(Data supplied begins)

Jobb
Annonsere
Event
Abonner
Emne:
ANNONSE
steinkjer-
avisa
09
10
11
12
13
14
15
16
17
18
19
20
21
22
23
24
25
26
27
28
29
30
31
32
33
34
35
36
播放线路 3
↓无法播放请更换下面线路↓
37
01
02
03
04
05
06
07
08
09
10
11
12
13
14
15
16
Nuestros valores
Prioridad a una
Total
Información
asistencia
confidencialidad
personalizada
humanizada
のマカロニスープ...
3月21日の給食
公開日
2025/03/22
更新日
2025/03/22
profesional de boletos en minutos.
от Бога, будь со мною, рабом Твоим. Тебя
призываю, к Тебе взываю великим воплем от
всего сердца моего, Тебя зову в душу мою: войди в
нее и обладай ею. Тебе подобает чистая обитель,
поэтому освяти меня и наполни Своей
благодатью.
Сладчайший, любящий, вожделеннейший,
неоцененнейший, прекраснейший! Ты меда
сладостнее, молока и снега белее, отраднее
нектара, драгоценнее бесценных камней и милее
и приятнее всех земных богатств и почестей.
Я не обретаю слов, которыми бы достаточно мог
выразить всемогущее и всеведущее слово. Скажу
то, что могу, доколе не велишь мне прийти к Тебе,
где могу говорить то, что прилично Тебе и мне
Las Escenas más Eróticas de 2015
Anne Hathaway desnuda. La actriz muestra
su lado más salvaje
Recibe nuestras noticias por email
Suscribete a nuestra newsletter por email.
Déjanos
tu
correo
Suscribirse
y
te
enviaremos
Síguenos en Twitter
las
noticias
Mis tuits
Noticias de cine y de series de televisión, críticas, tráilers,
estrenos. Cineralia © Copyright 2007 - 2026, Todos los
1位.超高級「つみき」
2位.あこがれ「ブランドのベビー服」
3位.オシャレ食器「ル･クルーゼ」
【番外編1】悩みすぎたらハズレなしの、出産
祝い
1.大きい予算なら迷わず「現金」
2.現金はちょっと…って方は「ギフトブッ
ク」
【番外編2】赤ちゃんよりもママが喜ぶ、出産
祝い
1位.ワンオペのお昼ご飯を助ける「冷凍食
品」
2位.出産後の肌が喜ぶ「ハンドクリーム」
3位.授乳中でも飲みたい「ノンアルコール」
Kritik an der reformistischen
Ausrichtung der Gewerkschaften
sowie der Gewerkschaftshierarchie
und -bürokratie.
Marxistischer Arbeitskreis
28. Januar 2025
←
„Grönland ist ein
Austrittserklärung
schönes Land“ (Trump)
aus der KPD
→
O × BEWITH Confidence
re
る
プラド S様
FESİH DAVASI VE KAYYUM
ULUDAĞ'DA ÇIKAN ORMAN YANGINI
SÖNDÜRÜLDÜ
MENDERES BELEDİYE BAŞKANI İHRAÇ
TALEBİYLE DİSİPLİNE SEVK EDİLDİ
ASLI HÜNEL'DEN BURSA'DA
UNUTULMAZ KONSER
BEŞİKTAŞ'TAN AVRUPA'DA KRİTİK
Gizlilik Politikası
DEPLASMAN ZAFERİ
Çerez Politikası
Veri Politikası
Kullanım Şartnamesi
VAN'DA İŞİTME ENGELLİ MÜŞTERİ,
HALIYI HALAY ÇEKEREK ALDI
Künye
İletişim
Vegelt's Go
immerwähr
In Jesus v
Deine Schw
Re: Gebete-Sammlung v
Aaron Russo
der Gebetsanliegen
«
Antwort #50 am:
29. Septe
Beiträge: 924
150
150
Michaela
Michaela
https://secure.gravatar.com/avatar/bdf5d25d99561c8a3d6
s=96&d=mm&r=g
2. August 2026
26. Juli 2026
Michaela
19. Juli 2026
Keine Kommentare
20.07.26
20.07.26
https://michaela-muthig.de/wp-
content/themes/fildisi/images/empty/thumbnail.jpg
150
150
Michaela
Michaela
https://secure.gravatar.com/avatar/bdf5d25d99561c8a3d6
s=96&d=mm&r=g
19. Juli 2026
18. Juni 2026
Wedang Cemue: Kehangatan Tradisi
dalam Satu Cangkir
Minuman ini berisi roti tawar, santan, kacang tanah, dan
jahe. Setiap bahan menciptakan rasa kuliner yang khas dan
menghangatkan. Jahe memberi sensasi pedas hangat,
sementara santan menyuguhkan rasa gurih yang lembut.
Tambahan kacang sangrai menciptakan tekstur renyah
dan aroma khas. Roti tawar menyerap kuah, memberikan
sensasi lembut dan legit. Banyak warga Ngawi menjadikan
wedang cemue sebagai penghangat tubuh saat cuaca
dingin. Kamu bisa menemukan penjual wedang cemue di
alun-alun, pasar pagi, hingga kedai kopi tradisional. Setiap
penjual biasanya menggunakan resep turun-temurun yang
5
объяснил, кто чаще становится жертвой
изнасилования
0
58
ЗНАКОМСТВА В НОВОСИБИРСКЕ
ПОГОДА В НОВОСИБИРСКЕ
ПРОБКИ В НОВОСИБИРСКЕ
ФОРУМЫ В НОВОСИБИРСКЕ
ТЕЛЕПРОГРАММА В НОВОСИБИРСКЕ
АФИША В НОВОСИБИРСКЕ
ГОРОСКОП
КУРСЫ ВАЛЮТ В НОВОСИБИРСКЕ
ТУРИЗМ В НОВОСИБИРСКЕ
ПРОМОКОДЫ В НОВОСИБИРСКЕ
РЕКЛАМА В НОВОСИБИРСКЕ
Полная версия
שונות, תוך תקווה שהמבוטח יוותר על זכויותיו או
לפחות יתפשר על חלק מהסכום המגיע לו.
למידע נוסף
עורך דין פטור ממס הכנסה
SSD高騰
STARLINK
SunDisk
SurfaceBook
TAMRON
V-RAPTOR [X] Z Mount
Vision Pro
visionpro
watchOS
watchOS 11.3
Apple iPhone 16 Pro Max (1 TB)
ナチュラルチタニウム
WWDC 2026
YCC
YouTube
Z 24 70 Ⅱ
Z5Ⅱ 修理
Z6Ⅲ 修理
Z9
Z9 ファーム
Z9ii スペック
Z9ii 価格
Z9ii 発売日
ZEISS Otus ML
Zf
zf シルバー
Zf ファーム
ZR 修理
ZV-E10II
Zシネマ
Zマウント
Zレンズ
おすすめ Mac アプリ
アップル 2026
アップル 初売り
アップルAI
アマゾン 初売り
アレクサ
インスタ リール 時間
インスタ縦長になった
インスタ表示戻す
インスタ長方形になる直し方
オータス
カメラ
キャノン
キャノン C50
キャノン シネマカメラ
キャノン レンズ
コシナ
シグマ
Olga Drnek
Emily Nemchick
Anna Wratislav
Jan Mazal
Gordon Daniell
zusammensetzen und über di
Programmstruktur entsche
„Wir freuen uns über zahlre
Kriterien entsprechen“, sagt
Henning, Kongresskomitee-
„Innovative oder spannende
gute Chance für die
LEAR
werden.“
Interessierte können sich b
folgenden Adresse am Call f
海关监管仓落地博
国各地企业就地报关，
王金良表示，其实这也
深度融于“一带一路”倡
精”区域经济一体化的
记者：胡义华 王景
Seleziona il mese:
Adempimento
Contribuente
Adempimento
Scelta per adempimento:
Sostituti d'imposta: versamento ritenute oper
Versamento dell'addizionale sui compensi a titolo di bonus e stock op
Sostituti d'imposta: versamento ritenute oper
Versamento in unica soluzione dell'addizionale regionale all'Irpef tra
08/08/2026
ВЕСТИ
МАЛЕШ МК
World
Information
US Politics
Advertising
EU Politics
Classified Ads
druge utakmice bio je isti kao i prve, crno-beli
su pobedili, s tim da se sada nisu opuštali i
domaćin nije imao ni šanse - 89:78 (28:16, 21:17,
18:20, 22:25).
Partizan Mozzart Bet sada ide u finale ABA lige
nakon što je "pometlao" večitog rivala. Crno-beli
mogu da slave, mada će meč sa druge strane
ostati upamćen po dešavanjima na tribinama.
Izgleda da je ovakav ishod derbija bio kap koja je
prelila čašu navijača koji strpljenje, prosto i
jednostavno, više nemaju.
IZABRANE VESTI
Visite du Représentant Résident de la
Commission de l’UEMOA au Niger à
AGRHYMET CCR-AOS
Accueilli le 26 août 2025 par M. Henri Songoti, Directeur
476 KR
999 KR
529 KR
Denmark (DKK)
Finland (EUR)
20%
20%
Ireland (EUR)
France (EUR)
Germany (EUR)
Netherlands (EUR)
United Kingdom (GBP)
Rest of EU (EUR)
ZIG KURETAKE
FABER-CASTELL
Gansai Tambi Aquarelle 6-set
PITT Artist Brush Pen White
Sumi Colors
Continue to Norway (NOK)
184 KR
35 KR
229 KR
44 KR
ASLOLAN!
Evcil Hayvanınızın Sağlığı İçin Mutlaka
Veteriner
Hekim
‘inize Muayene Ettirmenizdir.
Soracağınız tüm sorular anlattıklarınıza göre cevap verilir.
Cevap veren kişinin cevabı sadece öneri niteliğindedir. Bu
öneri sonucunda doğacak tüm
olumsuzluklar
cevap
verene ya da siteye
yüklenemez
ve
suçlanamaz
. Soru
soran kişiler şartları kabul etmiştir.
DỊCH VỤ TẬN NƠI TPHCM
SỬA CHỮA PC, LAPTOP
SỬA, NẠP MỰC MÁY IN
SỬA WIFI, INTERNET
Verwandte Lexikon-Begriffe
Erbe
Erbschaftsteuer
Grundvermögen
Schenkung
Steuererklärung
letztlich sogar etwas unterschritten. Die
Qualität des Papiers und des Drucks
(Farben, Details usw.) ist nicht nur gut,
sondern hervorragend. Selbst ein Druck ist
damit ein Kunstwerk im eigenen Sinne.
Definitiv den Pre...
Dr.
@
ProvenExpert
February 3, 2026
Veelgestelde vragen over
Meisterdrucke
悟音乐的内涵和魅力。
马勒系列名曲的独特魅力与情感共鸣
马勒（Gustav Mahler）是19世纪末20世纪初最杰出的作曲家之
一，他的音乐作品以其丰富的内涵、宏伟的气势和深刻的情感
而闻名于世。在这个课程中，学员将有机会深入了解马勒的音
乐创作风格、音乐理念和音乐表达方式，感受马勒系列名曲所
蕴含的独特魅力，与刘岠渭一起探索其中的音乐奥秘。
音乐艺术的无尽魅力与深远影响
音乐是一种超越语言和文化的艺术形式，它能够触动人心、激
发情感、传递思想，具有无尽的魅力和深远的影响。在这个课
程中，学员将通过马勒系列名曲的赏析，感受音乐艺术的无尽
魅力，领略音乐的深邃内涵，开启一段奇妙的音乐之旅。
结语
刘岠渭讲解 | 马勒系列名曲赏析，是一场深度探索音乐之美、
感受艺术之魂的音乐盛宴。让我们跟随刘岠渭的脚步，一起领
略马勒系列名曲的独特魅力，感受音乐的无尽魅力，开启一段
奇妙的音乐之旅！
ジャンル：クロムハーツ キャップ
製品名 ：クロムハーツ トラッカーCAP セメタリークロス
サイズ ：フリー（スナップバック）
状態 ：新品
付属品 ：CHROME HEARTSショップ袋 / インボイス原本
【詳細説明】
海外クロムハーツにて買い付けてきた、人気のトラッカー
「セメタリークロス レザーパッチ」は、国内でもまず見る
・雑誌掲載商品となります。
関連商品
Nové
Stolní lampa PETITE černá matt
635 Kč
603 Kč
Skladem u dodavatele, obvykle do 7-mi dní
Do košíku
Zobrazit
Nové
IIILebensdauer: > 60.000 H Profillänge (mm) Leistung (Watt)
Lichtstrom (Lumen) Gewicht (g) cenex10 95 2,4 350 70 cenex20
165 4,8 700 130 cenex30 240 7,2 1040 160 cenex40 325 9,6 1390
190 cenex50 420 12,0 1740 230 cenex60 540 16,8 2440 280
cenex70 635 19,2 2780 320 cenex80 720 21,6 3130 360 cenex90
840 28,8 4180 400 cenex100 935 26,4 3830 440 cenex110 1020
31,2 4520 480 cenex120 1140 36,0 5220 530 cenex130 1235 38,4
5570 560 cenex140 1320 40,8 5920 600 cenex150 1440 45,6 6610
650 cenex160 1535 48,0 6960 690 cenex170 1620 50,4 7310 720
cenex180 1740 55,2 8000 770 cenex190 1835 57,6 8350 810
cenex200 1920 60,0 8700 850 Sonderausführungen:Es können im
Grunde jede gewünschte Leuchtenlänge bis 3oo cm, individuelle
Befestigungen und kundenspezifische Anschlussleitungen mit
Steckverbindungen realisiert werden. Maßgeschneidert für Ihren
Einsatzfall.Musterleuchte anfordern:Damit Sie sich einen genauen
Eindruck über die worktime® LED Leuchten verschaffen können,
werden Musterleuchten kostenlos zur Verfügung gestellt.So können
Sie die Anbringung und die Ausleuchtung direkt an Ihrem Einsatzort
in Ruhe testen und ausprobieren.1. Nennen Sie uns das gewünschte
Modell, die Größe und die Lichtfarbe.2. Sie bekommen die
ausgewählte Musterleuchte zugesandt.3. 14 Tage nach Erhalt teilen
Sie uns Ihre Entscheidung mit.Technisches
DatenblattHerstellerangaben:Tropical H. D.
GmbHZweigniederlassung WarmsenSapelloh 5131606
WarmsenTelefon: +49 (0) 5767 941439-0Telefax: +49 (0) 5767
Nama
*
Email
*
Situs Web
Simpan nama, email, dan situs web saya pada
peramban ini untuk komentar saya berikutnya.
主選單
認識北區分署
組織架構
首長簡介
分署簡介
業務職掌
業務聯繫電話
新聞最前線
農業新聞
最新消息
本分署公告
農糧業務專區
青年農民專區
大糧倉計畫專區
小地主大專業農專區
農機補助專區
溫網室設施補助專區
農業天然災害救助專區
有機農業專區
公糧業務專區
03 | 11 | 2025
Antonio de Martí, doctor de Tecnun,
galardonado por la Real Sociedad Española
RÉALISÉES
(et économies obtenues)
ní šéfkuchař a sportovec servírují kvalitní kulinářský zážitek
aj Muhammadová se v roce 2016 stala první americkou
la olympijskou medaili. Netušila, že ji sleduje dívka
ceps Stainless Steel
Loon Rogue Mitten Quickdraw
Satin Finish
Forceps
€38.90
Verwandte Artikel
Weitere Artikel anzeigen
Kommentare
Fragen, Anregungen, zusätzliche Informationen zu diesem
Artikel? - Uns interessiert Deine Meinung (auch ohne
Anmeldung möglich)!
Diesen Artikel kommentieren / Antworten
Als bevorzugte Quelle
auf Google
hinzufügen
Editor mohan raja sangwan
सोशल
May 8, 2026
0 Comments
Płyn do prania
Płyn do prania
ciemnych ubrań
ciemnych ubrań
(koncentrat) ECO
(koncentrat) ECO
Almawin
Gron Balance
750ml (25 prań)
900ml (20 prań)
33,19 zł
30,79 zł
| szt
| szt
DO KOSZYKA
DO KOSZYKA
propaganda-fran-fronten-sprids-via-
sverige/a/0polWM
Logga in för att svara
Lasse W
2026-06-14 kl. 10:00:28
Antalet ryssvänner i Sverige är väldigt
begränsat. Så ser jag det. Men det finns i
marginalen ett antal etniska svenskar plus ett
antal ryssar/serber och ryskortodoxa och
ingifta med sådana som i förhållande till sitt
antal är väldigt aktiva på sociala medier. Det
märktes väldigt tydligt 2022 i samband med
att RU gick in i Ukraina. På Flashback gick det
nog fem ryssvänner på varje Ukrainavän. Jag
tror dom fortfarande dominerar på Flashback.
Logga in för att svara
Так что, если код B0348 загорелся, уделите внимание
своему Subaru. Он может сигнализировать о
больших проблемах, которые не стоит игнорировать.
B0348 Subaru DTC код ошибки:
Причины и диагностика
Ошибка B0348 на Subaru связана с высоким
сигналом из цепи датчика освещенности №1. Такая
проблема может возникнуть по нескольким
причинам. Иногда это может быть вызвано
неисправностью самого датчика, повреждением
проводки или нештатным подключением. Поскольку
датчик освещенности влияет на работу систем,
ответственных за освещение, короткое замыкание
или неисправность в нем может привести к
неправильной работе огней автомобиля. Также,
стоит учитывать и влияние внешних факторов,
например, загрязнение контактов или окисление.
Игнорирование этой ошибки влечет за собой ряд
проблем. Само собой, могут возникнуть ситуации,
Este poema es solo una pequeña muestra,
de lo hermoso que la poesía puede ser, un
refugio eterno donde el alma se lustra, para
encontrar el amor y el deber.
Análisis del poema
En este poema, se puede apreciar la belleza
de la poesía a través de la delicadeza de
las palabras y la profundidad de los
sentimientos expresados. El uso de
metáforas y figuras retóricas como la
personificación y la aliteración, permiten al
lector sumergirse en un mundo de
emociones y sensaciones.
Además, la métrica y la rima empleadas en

(Data supplied ends)

Task objective: The reply must consist solely of the lines from the one containing "att RU gick" through the last line of the data, reproduced exactly.

Task answer:
att RU gick in i Ukraina. På Flashback gick det
nog fem ryssvänner på varje Ukrainavän. Jag
tror dom fortfarande dominerar på Flashback.
Logga in för att svara
Так что, если код B0348 загорелся, уделите внимание
своему Subaru. Он может сигнализировать о
больших проблемах, которые не стоит игнорировать.
B0348 Subaru DTC код ошибки:
Причины и диагностика
Ошибка B0348 на Subaru связана с высоким
сигналом из цепи датчика освещенности №1. Такая
проблема может возникнуть по нескольким
причинам. Иногда это может быть вызвано
неисправностью самого датчика, повреждением
проводки или нештатным подключением. Поскольку
датчик освещенности влияет на работу систем,
ответственных за освещение, короткое замыкание
или неисправность в нем может привести к
неправильной работе огней автомобиля. Также,
стоит учитывать и влияние внешних факторов,
например, загрязнение контактов или окисление.
Игнорирование этой ошибки влечет за собой ряд
проблем. Само собой, могут возникнуть ситуации,
Este poema es solo una pequeña muestra,
de lo hermoso que la poesía puede ser, un
refugio eterno donde el alma se lustra, para
encontrar el amor y el deber.
Análisis del poema
En este poema, se puede apreciar la belleza
de la poesía a través de la delicadeza de
las palabras y la profundidad de los
sentimientos expresados. El uso de
metáforas y figuras retóricas como la
personificación y la aliteración, permiten al
lector sumergirse en un mundo de
emociones y sensaciones.
Además, la métrica y la rima empleadas en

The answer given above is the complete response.